- _Exercise prompt_
Where a line of the records contains the word "Flow", show that line.

- _Supplied material_
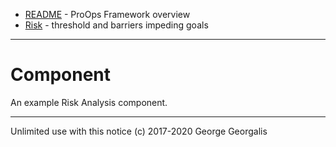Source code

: * [README](README.md) - ProOps Framework overview 
* [Risk](risk.md) - threshold and barriers impeding goals
---

# Component
An example Risk Analysis component.

---
Unlimited use with this notice (c) 2017-2020 George Georgalis
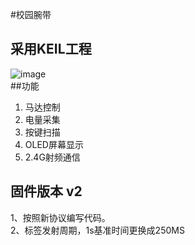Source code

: #校园腕带  
## 采用KEIL工程 
![image](https://github.com/joechenchen/TFN118A/raw/master/images/project.png)  
##功能 
1. 马达控制  
2. 电量采集  
3. 按键扫描  
4. OLED屏幕显示  
5. 2.4G射频通信  


## 固件版本  v2
1、按照新协议编写代码。  
2、标签发射周期，1s基准时间更换成250MS

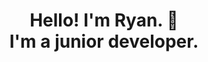<h1 align="center">
  <strong>Hello! I'm Ryan.</stong> 🗿<br>I'm a junior developer.
  <br><br>
</h1>

<br><br>

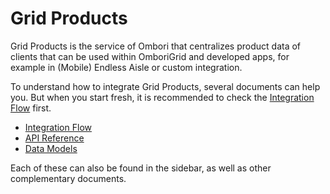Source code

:# Grid Products
Grid Products is the service of Ombori that centralizes product data of clients that can be used within OmboriGrid and developed apps, for example in (Mobile) Endless Aisle or custom integration.

To understand how to integrate Grid Products, several documents can help you. But when you start fresh, it is recommended to check the [Integration Flow](/development/grid/products/integration-flow) first.

- [Integration Flow](/development/grid/products/integration-flow)
- [API Reference](/development/grid/products/api)
- [Data Models](/development/grid/products/data-model)

Each of these can also be found in the sidebar, as well as other complementary documents.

- _Solution for this exercise_
To understand how to integrate Grid Products, several documents can help you. But when you start fresh, it is recommended to check the [Integration Flow](/development/grid/products/integration-flow) first.
- [Integration Flow](/development/grid/products/integration-flow)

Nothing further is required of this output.